Wojciech Lisowski w pierwszej drużynie Pogoni?
Jerzy Chwałek poinformował poniedziałkowym popołudniem na platformie “X”, że według jego informacji, Wojciech Lisowski ma powrócić do kadry pierwszego zespołu Pogoni Szczecin. 33-letni środkowy obrońca od jakiegoś czasu pracował w drużynie rezerw, więc dla kibiców taka wiadomość jest dużym zaskoczeniem.
Szczególnie, że mówimy o wiekowym zawodniku, który ma wyraźne ograniczenia. W ostatnim sezonie Ekstraklasy zagrał w szesnastu meczach, w których zgromadził zaledwie 251 minut na murawie. W jeszcze poprzedniej kampanii wyglądało to bardzo podobnie – dziesięć występów i 158 minut na boisku.
Spodziewano się, że Wojciech Lisowski w następnym sezonie wróci na dobre do rezerw Pogoni, a głębie składu pierwszej drużyny wzmocnią nowi zawodnicy. Do tej pory jedynym piłkarzem sprowadzonym do linii defensywy przez Portowców jest Marian Huja, kupiony za 300 tysięcy euro z Petrolulu.
Lisowski zapewne będzie awaryjną dla Roberta Kolendowicza opcją na wypadek kontuzji. Część kibiców jest jednak rozczarowana jego powrotem do pierwszego zespołu – postrzegają tę sytuację jako niepowodzenie klubu na rynku transferowym.

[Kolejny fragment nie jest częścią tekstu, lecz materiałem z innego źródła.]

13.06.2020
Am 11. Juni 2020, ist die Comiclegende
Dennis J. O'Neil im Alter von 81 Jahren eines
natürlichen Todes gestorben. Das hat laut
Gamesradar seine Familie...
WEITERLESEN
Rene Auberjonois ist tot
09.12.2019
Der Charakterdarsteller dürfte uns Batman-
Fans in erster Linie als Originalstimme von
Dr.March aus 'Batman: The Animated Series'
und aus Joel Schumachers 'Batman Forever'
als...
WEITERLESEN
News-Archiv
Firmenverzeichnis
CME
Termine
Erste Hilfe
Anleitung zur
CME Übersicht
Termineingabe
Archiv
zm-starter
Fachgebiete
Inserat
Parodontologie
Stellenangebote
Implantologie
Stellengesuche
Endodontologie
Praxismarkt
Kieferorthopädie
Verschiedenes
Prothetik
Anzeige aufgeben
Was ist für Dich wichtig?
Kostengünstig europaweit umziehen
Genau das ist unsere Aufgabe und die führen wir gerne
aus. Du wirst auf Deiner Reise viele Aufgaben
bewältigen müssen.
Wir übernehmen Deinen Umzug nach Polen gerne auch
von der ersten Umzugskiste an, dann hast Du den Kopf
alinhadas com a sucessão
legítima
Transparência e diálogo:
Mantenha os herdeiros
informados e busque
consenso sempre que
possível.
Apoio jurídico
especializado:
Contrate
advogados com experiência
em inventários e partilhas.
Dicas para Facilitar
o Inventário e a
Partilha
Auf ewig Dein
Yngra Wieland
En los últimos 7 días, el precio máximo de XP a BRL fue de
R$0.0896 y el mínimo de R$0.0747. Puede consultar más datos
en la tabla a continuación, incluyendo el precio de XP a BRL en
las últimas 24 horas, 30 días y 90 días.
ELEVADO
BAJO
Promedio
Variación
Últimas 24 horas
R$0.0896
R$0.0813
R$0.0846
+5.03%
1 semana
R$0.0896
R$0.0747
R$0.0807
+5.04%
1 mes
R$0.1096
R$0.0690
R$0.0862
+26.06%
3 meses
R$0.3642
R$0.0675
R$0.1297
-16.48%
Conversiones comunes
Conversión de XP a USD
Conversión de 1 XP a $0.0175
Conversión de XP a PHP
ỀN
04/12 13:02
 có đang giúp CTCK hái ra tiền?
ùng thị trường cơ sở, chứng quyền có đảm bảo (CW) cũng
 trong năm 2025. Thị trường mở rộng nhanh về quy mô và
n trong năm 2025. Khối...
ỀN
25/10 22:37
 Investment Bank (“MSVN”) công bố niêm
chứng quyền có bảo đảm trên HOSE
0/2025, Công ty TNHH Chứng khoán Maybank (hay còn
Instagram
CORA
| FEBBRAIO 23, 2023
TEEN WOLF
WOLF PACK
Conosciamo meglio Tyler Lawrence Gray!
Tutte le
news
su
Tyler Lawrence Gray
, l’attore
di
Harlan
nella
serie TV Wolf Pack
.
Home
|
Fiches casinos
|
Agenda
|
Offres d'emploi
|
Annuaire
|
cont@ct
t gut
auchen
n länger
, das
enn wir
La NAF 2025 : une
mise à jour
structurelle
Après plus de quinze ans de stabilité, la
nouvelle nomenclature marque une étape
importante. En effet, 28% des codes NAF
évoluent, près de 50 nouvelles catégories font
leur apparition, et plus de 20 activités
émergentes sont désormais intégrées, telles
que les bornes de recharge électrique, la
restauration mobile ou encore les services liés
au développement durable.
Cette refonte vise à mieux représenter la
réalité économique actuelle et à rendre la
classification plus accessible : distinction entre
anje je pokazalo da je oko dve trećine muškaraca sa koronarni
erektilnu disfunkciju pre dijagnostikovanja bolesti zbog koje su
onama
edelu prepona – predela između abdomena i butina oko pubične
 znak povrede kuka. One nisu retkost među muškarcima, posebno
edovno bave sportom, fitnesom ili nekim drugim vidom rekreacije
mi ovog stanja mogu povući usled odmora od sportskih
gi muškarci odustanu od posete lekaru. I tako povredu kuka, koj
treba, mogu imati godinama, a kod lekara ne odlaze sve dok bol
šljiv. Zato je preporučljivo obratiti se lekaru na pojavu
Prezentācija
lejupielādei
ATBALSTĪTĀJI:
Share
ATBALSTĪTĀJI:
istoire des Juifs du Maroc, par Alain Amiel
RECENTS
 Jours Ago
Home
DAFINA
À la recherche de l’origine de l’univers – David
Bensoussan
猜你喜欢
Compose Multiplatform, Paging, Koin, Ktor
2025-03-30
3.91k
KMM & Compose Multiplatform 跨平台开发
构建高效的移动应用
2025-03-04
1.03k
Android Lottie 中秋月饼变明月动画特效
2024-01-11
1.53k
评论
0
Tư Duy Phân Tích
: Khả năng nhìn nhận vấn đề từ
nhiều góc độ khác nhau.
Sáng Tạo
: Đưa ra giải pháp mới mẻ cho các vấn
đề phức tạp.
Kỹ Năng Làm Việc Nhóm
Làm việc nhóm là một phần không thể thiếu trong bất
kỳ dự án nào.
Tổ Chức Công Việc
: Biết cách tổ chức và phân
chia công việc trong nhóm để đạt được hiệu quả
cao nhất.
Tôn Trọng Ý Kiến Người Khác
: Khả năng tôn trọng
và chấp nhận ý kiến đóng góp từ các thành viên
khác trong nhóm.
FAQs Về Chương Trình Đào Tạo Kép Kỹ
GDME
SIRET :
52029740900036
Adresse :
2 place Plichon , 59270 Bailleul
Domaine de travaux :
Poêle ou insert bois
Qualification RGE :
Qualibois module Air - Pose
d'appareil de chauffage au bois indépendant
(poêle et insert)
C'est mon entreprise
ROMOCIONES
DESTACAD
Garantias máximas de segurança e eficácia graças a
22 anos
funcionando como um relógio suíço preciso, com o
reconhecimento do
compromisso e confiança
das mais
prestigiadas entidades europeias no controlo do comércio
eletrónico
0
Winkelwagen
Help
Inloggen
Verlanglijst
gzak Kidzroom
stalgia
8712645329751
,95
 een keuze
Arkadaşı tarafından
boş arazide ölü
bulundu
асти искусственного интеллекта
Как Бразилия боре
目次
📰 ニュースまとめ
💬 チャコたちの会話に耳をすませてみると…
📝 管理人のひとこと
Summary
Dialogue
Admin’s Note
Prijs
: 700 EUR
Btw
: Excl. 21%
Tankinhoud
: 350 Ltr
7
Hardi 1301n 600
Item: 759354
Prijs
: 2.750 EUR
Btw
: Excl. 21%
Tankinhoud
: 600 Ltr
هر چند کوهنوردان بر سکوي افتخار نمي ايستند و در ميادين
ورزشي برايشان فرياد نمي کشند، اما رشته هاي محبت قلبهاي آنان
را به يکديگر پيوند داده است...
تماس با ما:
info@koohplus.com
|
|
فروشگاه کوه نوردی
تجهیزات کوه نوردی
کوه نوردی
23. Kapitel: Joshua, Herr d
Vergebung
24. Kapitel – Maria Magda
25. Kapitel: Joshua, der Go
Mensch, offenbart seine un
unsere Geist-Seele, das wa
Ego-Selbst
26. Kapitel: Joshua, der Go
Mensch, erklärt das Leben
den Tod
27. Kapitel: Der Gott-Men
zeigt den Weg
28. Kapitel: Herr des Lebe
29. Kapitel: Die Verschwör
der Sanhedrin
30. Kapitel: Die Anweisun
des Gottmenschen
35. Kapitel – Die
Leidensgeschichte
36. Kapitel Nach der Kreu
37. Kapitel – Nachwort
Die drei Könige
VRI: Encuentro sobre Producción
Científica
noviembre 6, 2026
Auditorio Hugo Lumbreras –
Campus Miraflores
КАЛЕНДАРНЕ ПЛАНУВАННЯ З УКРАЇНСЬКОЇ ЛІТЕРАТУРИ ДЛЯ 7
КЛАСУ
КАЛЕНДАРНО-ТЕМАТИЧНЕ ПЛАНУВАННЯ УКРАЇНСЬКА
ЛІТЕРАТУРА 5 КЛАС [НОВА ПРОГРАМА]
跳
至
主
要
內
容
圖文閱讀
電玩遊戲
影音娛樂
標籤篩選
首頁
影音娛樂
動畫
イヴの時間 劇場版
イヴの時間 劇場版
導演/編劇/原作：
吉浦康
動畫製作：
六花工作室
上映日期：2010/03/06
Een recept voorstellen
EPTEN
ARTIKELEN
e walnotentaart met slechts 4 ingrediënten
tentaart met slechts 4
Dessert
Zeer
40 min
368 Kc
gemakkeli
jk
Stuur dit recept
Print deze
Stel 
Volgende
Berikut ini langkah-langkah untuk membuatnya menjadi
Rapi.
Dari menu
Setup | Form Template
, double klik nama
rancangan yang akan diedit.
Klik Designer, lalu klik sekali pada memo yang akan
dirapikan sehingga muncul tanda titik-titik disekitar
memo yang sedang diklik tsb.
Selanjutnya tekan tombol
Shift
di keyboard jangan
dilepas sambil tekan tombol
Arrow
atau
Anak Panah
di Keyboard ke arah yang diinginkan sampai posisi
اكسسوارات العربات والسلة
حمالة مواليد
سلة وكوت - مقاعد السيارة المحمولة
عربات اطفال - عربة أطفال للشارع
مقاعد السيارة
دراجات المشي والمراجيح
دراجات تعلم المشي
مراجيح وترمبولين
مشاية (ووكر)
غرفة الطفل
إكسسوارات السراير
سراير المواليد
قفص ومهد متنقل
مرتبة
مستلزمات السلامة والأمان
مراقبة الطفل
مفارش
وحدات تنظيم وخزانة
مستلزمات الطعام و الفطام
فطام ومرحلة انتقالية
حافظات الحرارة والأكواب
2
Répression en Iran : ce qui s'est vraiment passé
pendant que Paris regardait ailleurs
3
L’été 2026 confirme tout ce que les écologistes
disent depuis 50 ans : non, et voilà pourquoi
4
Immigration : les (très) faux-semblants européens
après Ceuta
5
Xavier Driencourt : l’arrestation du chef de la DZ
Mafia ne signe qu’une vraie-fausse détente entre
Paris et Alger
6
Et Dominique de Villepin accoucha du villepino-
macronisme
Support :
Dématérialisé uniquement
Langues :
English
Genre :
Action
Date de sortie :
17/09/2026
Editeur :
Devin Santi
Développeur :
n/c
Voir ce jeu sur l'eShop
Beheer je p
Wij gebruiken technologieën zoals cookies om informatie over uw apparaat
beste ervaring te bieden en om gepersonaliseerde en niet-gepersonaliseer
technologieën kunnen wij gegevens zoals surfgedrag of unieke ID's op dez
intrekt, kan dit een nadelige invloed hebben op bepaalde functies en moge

Atmosfera wokół Pogoni jest o tyle ciężka, że Portowcy dotkliwie przecież przegrali mecz z Radomiakiem Radom w pierwszej kolejce Ekstraklasy (1:5). W następnym meczu stawią czoła Motorowi Lublin przed własną publicznością. Następnie na wyjeździe zagrają z beniaminkiem, Termalicą Bruk-Bet Nieciecza.